Consigne 1: Selon le texte sur la fidélité en traduction, que suppose l'affichage réflexif ?

Texte de la page:
- - - - -

Tout ne se vaut pas, certes, en matière de fidélité. Mais rien ne vaut sans fidélité première à soi, et voilà pourquoi, à l’idéal d’une fidélité pour laquelle tout est dans l’exactitude supposée envers l’original ou dans le rapport qu’il entretient avec le lecteur natif, l’Eros énergisant oppose une fidélité fondée sur une transparence globale : soucieuse du texte originel, de son rapport au lecteur natif, mais aussi du rapport que le nouveau texte va entretenir avec ses propres lecteurs. En même temps, l’ambiguïté du texte cible impose une part de relation illégitime : il invite à partager avec lui le rapport amoureux qu’il entretient avec le texte originel. Il ne peut donc être fidèle à la source qu’en avouant l’infidélité amante que, de toutes façons, il lui fait subir. Utopie ? Mais la fidélité est compatible avec une infidélité amante pour peu que celle-ci soit consentie. Comme en l’espèce, le consentement du texte source ne voudrait rien dire, le seul moyen d’être honnête, c’est de l’afficher. On voit comment les adaptations même peuvent n’être pas infidèles : il suffit qu’elles disent ce qu’elles font avec le texte ; que le traducteur indique à quel niveau de communication il se place, quel partage des corps il assume. Où l’érotique se fait politique. Cet affichage réflexif suppose en effet un paratexte, texte original en regard ou préface, qui propose quelque chose à voir et, en cela, remplace la visée instrumentant le lecteur par l’assomption de l’image qui le laisse juge ; le lecteur du texte traduit n’est, disons, plus pris comme un simple récepteur à qui il faudrait transmettre un message, mais comme un participant à une aventure qu’on invite à consentir à une relation à trois.

- - - - -

Consigne 2: Dans toutes les lignes des données fournies ci-dessous, remplace « Write » par « Produce » sans rien modifier d'autre, et n'inclus pas les images dans ta réponse.

- - - - -

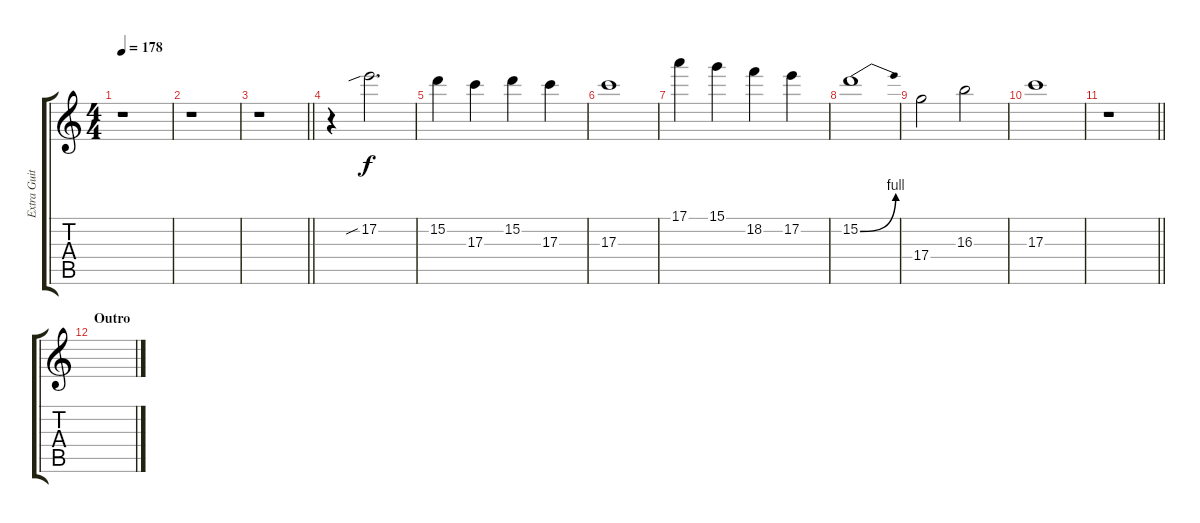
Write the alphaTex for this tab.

\track ("Extra Guitar" "Extra Guit") {instrument distortionguitar}
\staff {score tabs}
\tuning (E4 B3 G3 D3 A2 E2) {hide}
\ts (4 4)
\tempo 178
\clef g2
\ks c
r.1{dy f} |
r.1 |
\barLineRight lightlight
r.1 |
r.4 17.2{sib}.2{d} |
15.2.4 17.3.4 15.2.4 17.3.4 |
17.3.1 |
17.1.4 15.1.4 18.2.4 17.2.4 |
15.2{be (bend 0 0 60 4)}.1 |
17.4.2 16.3.2 |
17.3.1 |
\barLineRight lightlight
r.1 |
\section ("" "Outro")
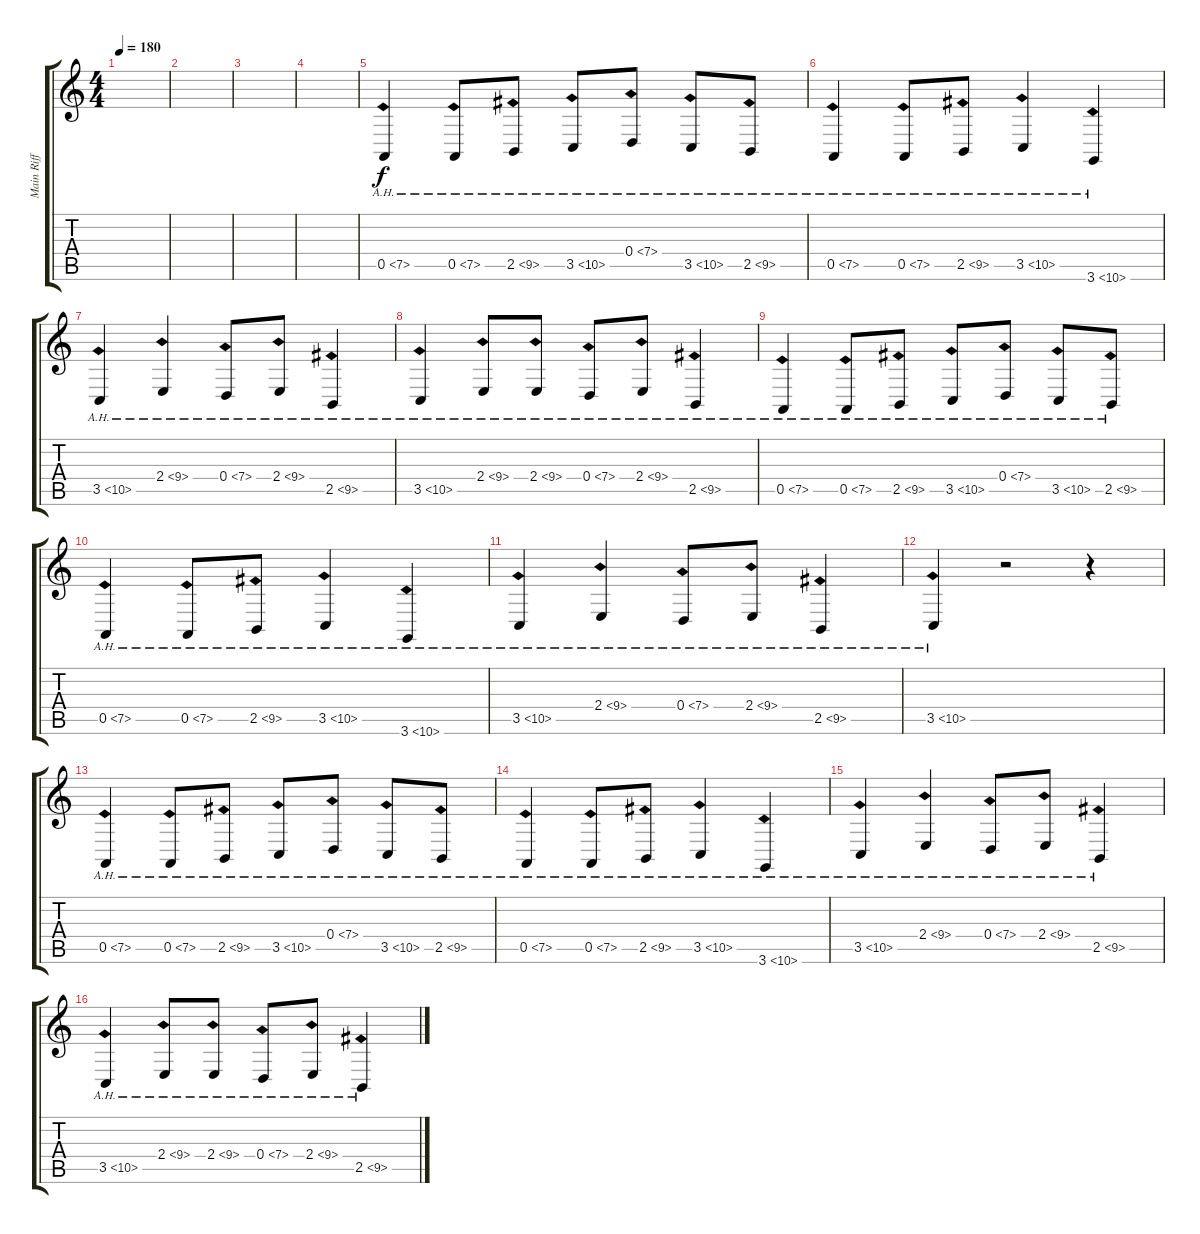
\track ("Main Riff" "Main Riff") {instrument tremolostrings}
\staff {score tabs}
\tuning (E4 B3 G3 D3 A2 E2) {hide}
\ts (4 4)
\tempo 180
\clef g2
\ks c
|
|
|
|
0.5{ah 7}.4 0.5{ah 7}.8 2.5{ah 7}.8 3.5{ah 7}.8 0.4{ah 7}.8 3.5{ah 7}.8 2.5{ah 7}.8 |
0.5{ah 7}.4 0.5{ah 7}.8 2.5{ah 7}.8 3.5{ah 7}.4 3.6{ah 7}.4 |
3.5{ah 7}.4 2.4{ah 7}.4 0.4{ah 7}.8 2.4{ah 7}.8 2.5{ah 7}.4 |
3.5{ah 7}.4 2.4{ah 7}.8 2.4{ah 7}.8 0.4{ah 7}.8 2.4{ah 7}.8 2.5{ah 7}.4 |
0.5{ah 7}.4 0.5{ah 7}.8 2.5{ah 7}.8 3.5{ah 7}.8 0.4{ah 7}.8 3.5{ah 7}.8 2.5{ah 7}.8 |
0.5{ah 7}.4 0.5{ah 7}.8 2.5{ah 7}.8 3.5{ah 7}.4 3.6{ah 7}.4 |
3.5{ah 7}.4 2.4{ah 7}.4 0.4{ah 7}.8 2.4{ah 7}.8 2.5{ah 7}.4 |
3.5{ah 7}.4 r.2 r.4 |
0.5{ah 7}.4 0.5{ah 7}.8 2.5{ah 7}.8 3.5{ah 7}.8 0.4{ah 7}.8 3.5{ah 7}.8 2.5{ah 7}.8 |
0.5{ah 7}.4 0.5{ah 7}.8 2.5{ah 7}.8 3.5{ah 7}.4 3.6{ah 7}.4 |
3.5{ah 7}.4 2.4{ah 7}.4 0.4{ah 7}.8 2.4{ah 7}.8 2.5{ah 7}.4 |
3.5{ah 7}.4 2.4{ah 7}.8 2.4{ah 7}.8 0.4{ah 7}.8 2.4{ah 7}.8 2.5{ah 7}.4
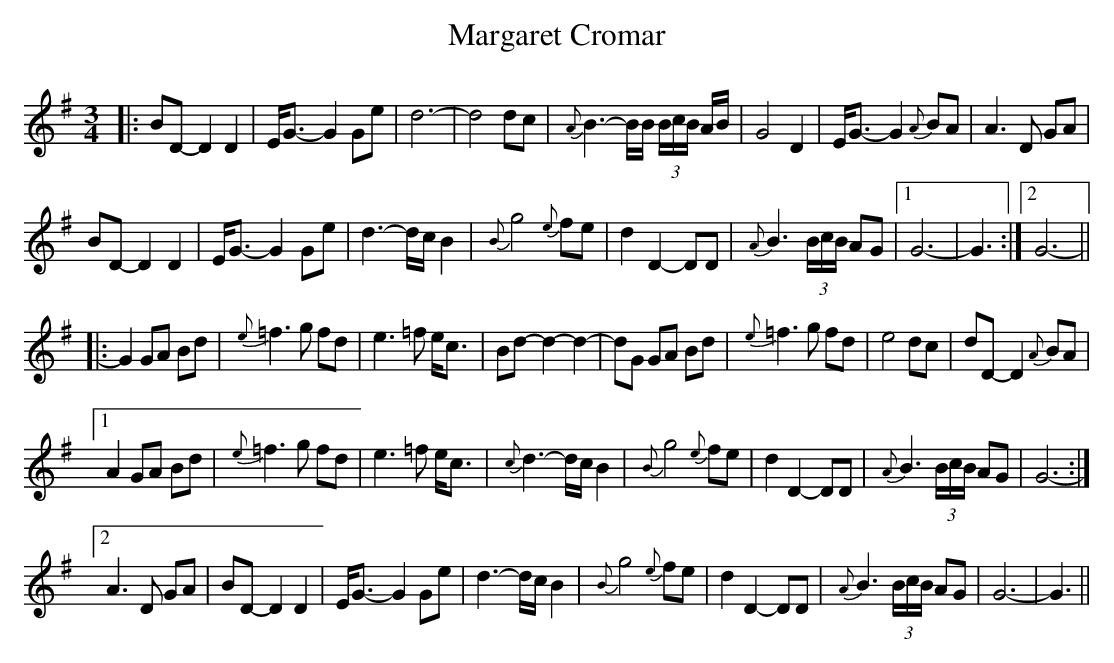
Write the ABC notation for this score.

X:1
T: Margaret Cromar
M: 3/4
L: 1/8
K: Gmaj
|:BD- D2 D2|E<G- G2 Ge|d6-|d4 dc|{A}B3- B/B/ (3B/c/B/ A/B/|G4 D2|E<G- G2 {A}BA|A3 D GA|
BD- D2 D2|E<G- G2 Ge|d3- d/c/ B2|{B}g4 {e}fe|d2 D2- DD|{A}B3 (3B/c/B/ AG|1 G6-|G3:|2 G6-||
|:G2 GA Bd|{e}=f3 g fd|e3 =f e<c|Bd- d2 -d2-|dG GA Bd|{e}=f3 g fd|e4 dc|dD- D2 {A}BA|
[1 A2 GA Bd|{e}=f3 g fd|e3 =f e<c|{c}d3- d/c/ B2|{B}g4 {e}fe|d2 D2- DD|{A}B3 (3B/c/B/ AG|G6-:|
[2 A3 D GA|BD- D2 D2|E<G- G2 Ge|d3- d/c/ B2|{B}g4 {e}fe|d2 D2- DD|{A}B3 (3B/c/B/ AG|G6-|G3||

- - - - -

Réponse finale 1: Il suppose un paratexte, texte original en regard ou préface.

Réponse finale 2:
Produce the alphaTex for this tab.

\track ("Extra Guitar" "Extra Guit") {instrument distortionguitar}
\staff {score tabs}
\tuning (E4 B3 G3 D3 A2 E2) {hide}
\ts (4 4)
\tempo 178
\clef g2
\ks c
r.1{dy f} |
r.1 |
\barLineRight lightlight
r.1 |
r.4 17.2{sib}.2{d} |
15.2.4 17.3.4 15.2.4 17.3.4 |
17.3.1 |
17.1.4 15.1.4 18.2.4 17.2.4 |
15.2{be (bend 0 0 60 4)}.1 |
17.4.2 16.3.2 |
17.3.1 |
\barLineRight lightlight
r.1 |
\section ("" "Outro")
\track ("Main Riff" "Main Riff") {instrument tremolostrings}
\staff {score tabs}
\tuning (E4 B3 G3 D3 A2 E2) {hide}
\ts (4 4)
\tempo 180
\clef g2
\ks c
|
|
|
|
0.5{ah 7}.4 0.5{ah 7}.8 2.5{ah 7}.8 3.5{ah 7}.8 0.4{ah 7}.8 3.5{ah 7}.8 2.5{ah 7}.8 |
0.5{ah 7}.4 0.5{ah 7}.8 2.5{ah 7}.8 3.5{ah 7}.4 3.6{ah 7}.4 |
3.5{ah 7}.4 2.4{ah 7}.4 0.4{ah 7}.8 2.4{ah 7}.8 2.5{ah 7}.4 |
3.5{ah 7}.4 2.4{ah 7}.8 2.4{ah 7}.8 0.4{ah 7}.8 2.4{ah 7}.8 2.5{ah 7}.4 |
0.5{ah 7}.4 0.5{ah 7}.8 2.5{ah 7}.8 3.5{ah 7}.8 0.4{ah 7}.8 3.5{ah 7}.8 2.5{ah 7}.8 |
0.5{ah 7}.4 0.5{ah 7}.8 2.5{ah 7}.8 3.5{ah 7}.4 3.6{ah 7}.4 |
3.5{ah 7}.4 2.4{ah 7}.4 0.4{ah 7}.8 2.4{ah 7}.8 2.5{ah 7}.4 |
3.5{ah 7}.4 r.2 r.4 |
0.5{ah 7}.4 0.5{ah 7}.8 2.5{ah 7}.8 3.5{ah 7}.8 0.4{ah 7}.8 3.5{ah 7}.8 2.5{ah 7}.8 |
0.5{ah 7}.4 0.5{ah 7}.8 2.5{ah 7}.8 3.5{ah 7}.4 3.6{ah 7}.4 |
3.5{ah 7}.4 2.4{ah 7}.4 0.4{ah 7}.8 2.4{ah 7}.8 2.5{ah 7}.4 |
3.5{ah 7}.4 2.4{ah 7}.8 2.4{ah 7}.8 0.4{ah 7}.8 2.4{ah 7}.8 2.5{ah 7}.4
Produce the ABC notation for this score.

X:1
T: Margaret Cromar
M: 3/4
L: 1/8
K: Gmaj
|:BD- D2 D2|E<G- G2 Ge|d6-|d4 dc|{A}B3- B/B/ (3B/c/B/ A/B/|G4 D2|E<G- G2 {A}BA|A3 D GA|
BD- D2 D2|E<G- G2 Ge|d3- d/c/ B2|{B}g4 {e}fe|d2 D2- DD|{A}B3 (3B/c/B/ AG|1 G6-|G3:|2 G6-||
|:G2 GA Bd|{e}=f3 g fd|e3 =f e<c|Bd- d2 -d2-|dG GA Bd|{e}=f3 g fd|e4 dc|dD- D2 {A}BA|
[1 A2 GA Bd|{e}=f3 g fd|e3 =f e<c|{c}d3- d/c/ B2|{B}g4 {e}fe|d2 D2- DD|{A}B3 (3B/c/B/ AG|G6-:|
[2 A3 D GA|BD- D2 D2|E<G- G2 Ge|d3- d/c/ B2|{B}g4 {e}fe|d2 D2- DD|{A}B3 (3B/c/B/ AG|G6-|G3||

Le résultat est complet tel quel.